Aber ist es auch ein Grund zum Feiern?
Diese Revolution im Herzen des Mittleren Ostens zeigt, wie rasant sich die Machtverhältnisse in der ganzen Region verschieben. Da wäre zunächst die russische Schwäche: Ab 2015 hatten Wladimir Putins Bomber Assad die Macht gesichert und mit ihren Attacken auf Schulen und Krankenhäuser unvorstellbares Leid unter die Zivilbevölkerung gebracht. Auch die Wagner-Söldner kämpften hier. Ganz offensichtlich haben sich Moskaus Prioritäten mit dem Einmarsch in der Ukraine wieder mehr nach Europa verlagert, viele Truppen wurden aus Syrien abgezogen. Trotzdem endeten damit nicht Putins Großmachtfantasien und sein Anspruch, auch im arabischen Raum als globale Ordnungsmacht mitzubestimmen. Deshalb ist das schmähliche Ende seines syrischen Verbündeten auch für Putin persönlich ein peinlicher Rückschlag.

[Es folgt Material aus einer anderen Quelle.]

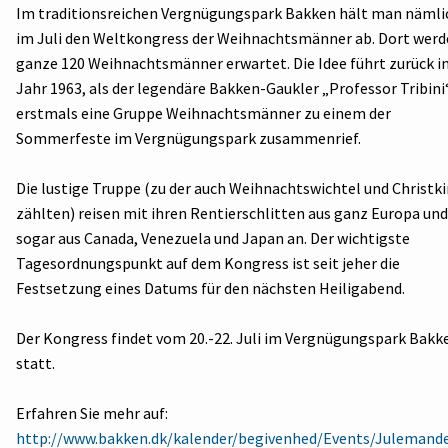
Im traditionsreichen Vergnügungspark Bakken hält man nämli
im Juli den Weltkongress der Weihnachtsmänner ab. Dort wer
ganze 120 Weihnachtsmänner erwartet. Die Idee führt zurück in
Jahr 1963, als der legendäre Bakken-Gaukler „Professor Tribini
erstmals eine Gruppe Weihnachtsmänner zu einem der
Sommerfeste im Vergnügungspark zusammenrief.
Die lustige Truppe (zu der auch Weihnachtswichtel und Christk
zählten) reisen mit ihren Rentierschlitten aus ganz Europa und
sogar aus Canada, Venezuela und Japan an. Der wichtigste
Tagesordnungspunkt auf dem Kongress ist seit jeher die
Festsetzung eines Datums für den nächsten Heiligabend.
Der Kongress findet vom 20.-22. Juli im Vergnügungspark Bakk
statt.
Erfahren Sie mehr auf:
http://www.bakken.dk/kalender/begivenhed/Events/Julemand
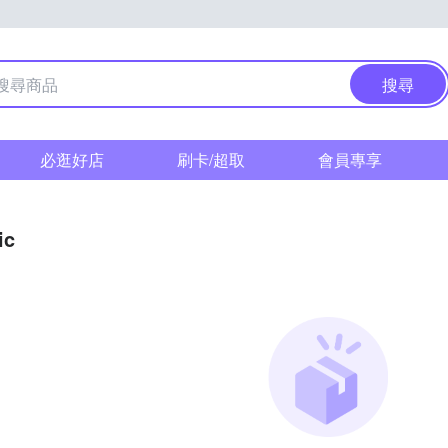
搜尋
必逛好店
刷卡/超取
會員專享
ic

Eine der großen Fragen der nächsten Tage wird nun sein, wie sich Recep Tayyip Erdogan verhält. Der türkische Präsident hatte die Rebellen unterstützt, weil er auf eine neue Ordnung in Damaskus hofft, damit möglichst viele der drei Millionen syrischen Flüchtlinge aus der Türkei zurückkehren. Nicht nur in Deutschland ist die Migration ein großes Thema, auch in der Türkei muss sich der Präsident viel Kritik deshalb anhören. Es liegt auch an Erdogan, ob bei der Neuordnung Syriens russische Interessen berücksichtigt werden, allen voran auf den Militärstützpunkten im Land. Spannungen zwischen Moskau und Ankara könnten sich bis in die Ukraine auswirken, wo die Türkei als Vermittler fungiert hat, beispielsweise bei den Getreideabkommen.
Zweiter großer Verlierer des Assad-Sturzes ist der Iran: Syrien galt als wichtiger Korridor für das Mullah-Regime bei der Unterstützung der Hisbollah-Miliz im Libanon. Deren Widerstand gegen den verhassten Erzfeind Israel ist bereits nach den Schlägen der Israelis gegen ihre Kommandostruktur stark geschwächt. Nun hatten weder Teheran noch die Hisbollah die Kraft, Assad zu Hilfe zu kommen.
Wohin Syrien nun treibt, ist völlig offen. Das Land erlebt seine Stunde Null, auf den Straßen wird über Religionen und Konfessionen hinweg gefeiert. Ob der angeblich geläuterte Extremist Abu Mohammed al-Dscholani aber ein freies Land aufbaut, in das auch viele der eine Million nach Deutschland geflohenen Syrer zurückkehren könnten, muss man bezweifeln. Man erinnert sich an Irak oder Libyen, wo der Sturz von Diktatoren in neuen Kämpfen und Chaos endete. Überall im Land gibt es Waffen, auch chemische. Dass sie schweigen, ist leider unwahrscheinlich.